» PROBLEM DETAILS
Could you pick up the PCIe passage on multicast and atomic operations and carry it on past its final sentence?

» SELECTED EXTRACT
Congestion Avoidance – Since Multicast can add more traffic to the network there is a potential for congestion to spread. To avoid this, components that serve as MC targets should be designed to consume MC TLPs “at wire speed.” Similarly, MC sources should include a rate limiting mechanism. The system designer must choose the right mechanisms and components to serve the application.

3、Atomic Operations – Goal: Support SMP-type operations across a PCIe network to allow for things like offloading tasks between CPU cores and accelerators like a GPU. The spec says this enables advanced synchronization mechanisms that are particularly useful with multiple producers or consumers that need to be synchronized in a non-blocking fashion. Three new atomic non-posted requests were added, plus the corresponding completion (the address must be naturally aligned with the operand size or the TLP is malformed):
a. Fetch and Add – uses one operand as the “add” value. Reads the target location, adds the operand, and then writes the result back to the original location.

Collected data:

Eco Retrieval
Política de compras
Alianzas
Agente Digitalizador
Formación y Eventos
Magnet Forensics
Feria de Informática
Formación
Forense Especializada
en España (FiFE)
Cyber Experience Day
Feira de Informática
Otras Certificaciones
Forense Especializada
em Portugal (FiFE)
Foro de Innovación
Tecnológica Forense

» OUTPUT FOR THIS TASK
b. Unconditional Swap – uses one operand as the “swap” value. Reads the target location and then writes the swap value to it.
c. Compare and Swap – uses 2 operands: first data is compare value, second is swap value. Reads the target location, checks it against the compare value and, if equal, writes the swap value to the target location.
d. AtomicOp Completion – new completion to give the results of an atomic request and indicate that the atomicity of the transaction has been maintained.
Since AtomicOps are not locked they don’t have the performance downsides of the PCI locked protocol. Compared to locked cycles, they provide “lower latency, higher scalability, advanced
synchronization algorithms, and dramatically lower impact on other PCIe traffic.” The lock mechanism can still be used across a bridge to PCI or PCI-X to achieve the desired operation.
AtomicOps can go from device to device, device to host, or host to device. Each completer indicates whether it supports this capability and guarantees atomic access if it does. The ability to route AtomicOps is also indicated in the registers for a given port.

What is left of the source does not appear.